The ACD Method

Quote from Maverick74:

Actually on weekly trades, your stop is the wick on the fade. I don't want to go into huge details on this because everyone has their own style. I treat all weekly trades the same whether it's AAPL or Crude. If we get a real fail, those stops literally have tick stops, in some cases 10 to 20 ticks. No way should you be using 200 ticks as your stop. Hell, if one is going to use a 200 tick stop, I would just assume use 500 ticks. LOL.

You mean you are risking 20 ticks to make 200-300? :eek:

How often does something like this workout ? hmmmm
 
Quote from sarue:

Sorry for the nonsense posts. I've tried for two weeks without success to get something to post and was getting frustrated.

LMAO, have you read through the book yet?
 
Quote from Shanb:

You mean you are risking 20 ticks to make 200-300? :eek:

How often does something like this workout ? hmmmm

A lot! But you have to have the right fade. You are looking for long wicks and quick rejections of A levels. Not fades where a market trades up to a level and hangs out for awhile.
 
Quote from Shanb:

LMAO, have you read through the book yet?

I'm about half way through it. I'm also working my way through the 600 pages of this thread. I appreciate all of the posts, it does accelerate the learning curve on this material. As an Engineer, I like the structured approach that ACD facilitates.
 
Quote from mfbreakout:

01-13-2012 Pre Open. Same breakfast every morning for me (lol).

Some points of view as of this morning about Crude Oil. We will let ACD guide us.
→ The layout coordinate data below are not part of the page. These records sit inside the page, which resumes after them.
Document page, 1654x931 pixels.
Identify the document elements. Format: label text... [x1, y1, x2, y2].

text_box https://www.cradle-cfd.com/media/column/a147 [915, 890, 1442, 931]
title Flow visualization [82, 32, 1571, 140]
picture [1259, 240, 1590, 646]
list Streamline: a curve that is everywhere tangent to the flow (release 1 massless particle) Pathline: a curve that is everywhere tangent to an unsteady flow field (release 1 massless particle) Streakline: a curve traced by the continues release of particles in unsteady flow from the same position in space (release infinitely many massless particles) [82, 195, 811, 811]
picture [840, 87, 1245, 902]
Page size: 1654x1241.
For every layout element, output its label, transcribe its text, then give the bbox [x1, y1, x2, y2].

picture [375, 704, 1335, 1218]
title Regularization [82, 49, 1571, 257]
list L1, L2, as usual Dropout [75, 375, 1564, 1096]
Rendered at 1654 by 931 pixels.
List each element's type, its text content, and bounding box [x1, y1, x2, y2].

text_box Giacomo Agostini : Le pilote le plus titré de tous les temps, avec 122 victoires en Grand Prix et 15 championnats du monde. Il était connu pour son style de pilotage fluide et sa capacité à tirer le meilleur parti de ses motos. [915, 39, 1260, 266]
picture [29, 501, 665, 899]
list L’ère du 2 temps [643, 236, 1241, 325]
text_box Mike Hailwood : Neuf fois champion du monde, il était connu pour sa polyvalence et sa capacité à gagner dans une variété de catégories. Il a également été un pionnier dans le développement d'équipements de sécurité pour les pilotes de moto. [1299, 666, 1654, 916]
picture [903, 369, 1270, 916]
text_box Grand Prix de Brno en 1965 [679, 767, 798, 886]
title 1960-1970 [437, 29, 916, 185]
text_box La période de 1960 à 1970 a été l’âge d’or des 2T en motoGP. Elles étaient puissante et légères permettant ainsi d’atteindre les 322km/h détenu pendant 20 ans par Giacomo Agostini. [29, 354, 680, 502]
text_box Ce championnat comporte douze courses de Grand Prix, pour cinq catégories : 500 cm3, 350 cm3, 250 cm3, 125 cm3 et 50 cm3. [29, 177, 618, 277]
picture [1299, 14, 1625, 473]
You know my thoughts about opinions and forecast as a day trader. Only thing i know " There is no such thing as high or low price in crude oil futures day trading. Only ACD reference points."

"Oil prices could rise to $150 to $200 a barrel if the Strait of Hormuz is closed, or they could plunge to $50 if the global economy worsens significantly, former OPEC President Chakib Khelil said. OPEC members including Saudi Arabia would be able to make up for a drop in Iranian supplies to Europe, Khelil said today in a Bloomberg Television interview in London."

Fifteen of 30 analysts, or 50 percent, forecast oil will decline through Jan. 20. Ten respondents, or 33 percent, predicted prices will increase and five estimated there will be little change. Last week, 47 percent of surveyed analysts expected a decrease.